Security researchers have released what they say is likely to be the last decryption tool for the widespread GandCrab ransomware, after the developers of the attack code said they planned to retire.

GandCrab was first released in January of last year and has grown to become the most common strain of ransomware globally, at one point accounting for some 50 percent of all infections, said security firm Bitdefender.

It is thought to have infected more than 1.5 million Windows systems since launch.

The tool’s spread was helped along by an affiliate model that allowed criminals to buy ready-made kits in exchange for returning 40 percent of their takings to the developers.

Affiliate network

“This fostered a diverse distribution system,” Bogdan Botezatu, director of threat research and reporting at Bitdefender, said in an advisory.  “Some affiliates would spam out their payloads, while others would infect victims through, for instance, exploit kits or remote access to enterprise computers.”

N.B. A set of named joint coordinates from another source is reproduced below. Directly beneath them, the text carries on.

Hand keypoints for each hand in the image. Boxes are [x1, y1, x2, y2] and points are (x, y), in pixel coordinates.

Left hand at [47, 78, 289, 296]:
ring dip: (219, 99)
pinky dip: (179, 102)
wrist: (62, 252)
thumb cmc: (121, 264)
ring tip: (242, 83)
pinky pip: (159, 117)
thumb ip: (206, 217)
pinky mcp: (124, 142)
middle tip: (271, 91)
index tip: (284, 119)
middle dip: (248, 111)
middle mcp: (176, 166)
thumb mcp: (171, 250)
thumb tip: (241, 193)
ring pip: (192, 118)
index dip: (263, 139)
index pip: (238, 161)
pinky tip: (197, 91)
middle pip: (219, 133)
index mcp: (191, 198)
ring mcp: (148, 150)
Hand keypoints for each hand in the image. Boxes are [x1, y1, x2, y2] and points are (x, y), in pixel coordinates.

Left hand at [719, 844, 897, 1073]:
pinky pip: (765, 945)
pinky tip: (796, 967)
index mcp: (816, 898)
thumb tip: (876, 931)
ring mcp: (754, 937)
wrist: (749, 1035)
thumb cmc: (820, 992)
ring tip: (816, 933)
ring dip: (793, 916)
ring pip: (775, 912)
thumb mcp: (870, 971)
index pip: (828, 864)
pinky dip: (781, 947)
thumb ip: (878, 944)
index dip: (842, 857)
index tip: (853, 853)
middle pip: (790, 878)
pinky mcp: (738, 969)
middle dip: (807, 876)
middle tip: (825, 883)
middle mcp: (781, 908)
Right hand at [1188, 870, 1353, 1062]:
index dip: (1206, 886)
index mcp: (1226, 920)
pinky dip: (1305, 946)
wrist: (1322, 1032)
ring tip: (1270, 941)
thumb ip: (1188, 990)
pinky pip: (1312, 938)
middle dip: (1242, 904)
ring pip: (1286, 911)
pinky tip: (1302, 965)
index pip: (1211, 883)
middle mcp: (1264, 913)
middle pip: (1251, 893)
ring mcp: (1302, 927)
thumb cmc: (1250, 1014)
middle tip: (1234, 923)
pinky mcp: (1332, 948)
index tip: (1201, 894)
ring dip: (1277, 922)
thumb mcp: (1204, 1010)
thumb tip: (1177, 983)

Earlier this month it was reported that the GandCrab developers plan to retire, after having earned millions from their efforts and, they claimed on a hacking forum, investing it in legitimate businesses.

The developers have barred affiliates from new versions of the software and said they plan to shut the network down soon, deleting all decryption keys.

The move means attackers would be unable to decrypt targets’ files, even if they were paid to do so.

Final release

Bitdefender has, however, released a new version of its free decryptor tool that covers the latest versions of GandCrab, up to version 5.2, likely to be the final release, as well as all older versions.

The company has released several versions of the tool, which has been developed and made available in cooperation with Europol, the FBI, the UK’s National Crime Agency and Metropolitan Police, as well as other crime agencies and police forces.

The tools have decrypted more than 30,000 systems and saved targets more than $50 million (£40m) in unpaid ransoms.

The tool can be downloaded immediately from Bitdefender or from the No More Ransom project.

Ransomware remains a significant threat to businesses and other organisations, with recent high-profile attacks affecting the city of Baltimore, aeroplane manufacturer ASCO and others.

Bitdefender said organisations can defend themselves by keeping software up to date and maintaining regular backups.